Why not just use TypedPathBuf directly? A newtype wrapper provides:

  • A guarantee that the inner path is always normalized (enforced at construction).
  • A place to hang domain-specific methods (e.g. from_local_canonicalized, to_local_path).
  • Clearer API boundaries — callers can't accidentally construct un-normalized paths.

Why keep to_local_path() -> Option<PathBuf>? Filesystem operations (std::fs::read, std::fs::write, notify watchers) require std::path::Path. to_local_path() is the controlled exit point. Returning Option makes encoding mismatches explicit (e.g. trying to open a Unix path on Windows).

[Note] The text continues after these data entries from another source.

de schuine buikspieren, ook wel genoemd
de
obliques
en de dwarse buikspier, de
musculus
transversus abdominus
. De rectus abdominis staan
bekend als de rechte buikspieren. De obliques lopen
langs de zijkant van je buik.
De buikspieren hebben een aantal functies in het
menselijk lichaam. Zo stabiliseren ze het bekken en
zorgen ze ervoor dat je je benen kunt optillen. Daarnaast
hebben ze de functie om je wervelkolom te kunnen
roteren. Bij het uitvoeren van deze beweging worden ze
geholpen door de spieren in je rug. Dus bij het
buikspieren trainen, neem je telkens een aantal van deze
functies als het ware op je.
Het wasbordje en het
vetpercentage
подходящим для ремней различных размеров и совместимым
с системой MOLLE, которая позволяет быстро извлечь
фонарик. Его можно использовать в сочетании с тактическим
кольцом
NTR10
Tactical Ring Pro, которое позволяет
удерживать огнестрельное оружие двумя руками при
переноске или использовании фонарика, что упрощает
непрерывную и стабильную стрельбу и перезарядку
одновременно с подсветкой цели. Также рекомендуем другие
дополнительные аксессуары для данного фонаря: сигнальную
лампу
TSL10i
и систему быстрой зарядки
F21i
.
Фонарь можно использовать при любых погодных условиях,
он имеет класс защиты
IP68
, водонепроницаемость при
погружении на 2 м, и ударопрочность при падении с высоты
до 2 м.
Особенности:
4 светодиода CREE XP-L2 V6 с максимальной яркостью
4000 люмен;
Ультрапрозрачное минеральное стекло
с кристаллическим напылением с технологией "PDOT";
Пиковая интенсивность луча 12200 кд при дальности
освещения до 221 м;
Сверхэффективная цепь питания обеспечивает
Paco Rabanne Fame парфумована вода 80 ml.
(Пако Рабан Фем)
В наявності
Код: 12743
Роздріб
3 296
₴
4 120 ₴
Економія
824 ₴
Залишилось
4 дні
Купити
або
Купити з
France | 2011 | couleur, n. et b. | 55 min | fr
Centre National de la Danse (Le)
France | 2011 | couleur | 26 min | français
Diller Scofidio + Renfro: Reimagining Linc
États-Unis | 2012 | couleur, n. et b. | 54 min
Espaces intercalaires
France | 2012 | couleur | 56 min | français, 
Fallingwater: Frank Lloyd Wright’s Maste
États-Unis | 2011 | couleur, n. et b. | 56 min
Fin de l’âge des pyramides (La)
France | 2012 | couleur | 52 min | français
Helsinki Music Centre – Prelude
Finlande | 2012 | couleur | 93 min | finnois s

Case sensitivity StandardizedPath does not perform case-folding. On macOS (case-insensitive HFS+/APFS), two paths differing only in case will not be equal under StandardizedPath. This matches the behavior of TypedPathBuf and avoids platform-specific equality semantics leaking into the type. If case-insensitive deduplication is needed (e.g. for file tree keys on macOS), it should be handled at the call site or via a separate wrapper/comparator.

Resolved Questions

  1. Borrow<TypedPath> — no, use as_typed_path() instead. TypedPath<'a> is a sized enum, not an unsized type like std::path::Path, so Borrow::borrow() cannot return &TypedPath<'_> (the value is a temporary from TypedPathBuf::as_path()). The CanonicalizedPathBorrow<Path> precedent does not transfer. Use the as_typed_path() method for access to the underlying TypedPath.
  2. Arc wrapping — Arc<StandardizedPath>. File tree entries will use Arc<StandardizedPath> to match the current Arc<Path> sharing pattern between parent-child nodes.
  3. Case sensitivity — not handled by StandardizedPath. StandardizedPath does not perform case-folding. On case-insensitive filesystems (e.g. macOS HFS+/APFS), callers relying on from_local_canonicalized will get OS-canonical casing, but other constructors preserve input casing. Case-insensitive deduplication is a call-site concern.
  4. Absolute paths only. StandardizedPath enforces absolute paths. All constructors return errors on relative input. Relative path display (e.g. relative to repo root) is a presentation concern handled at the call site.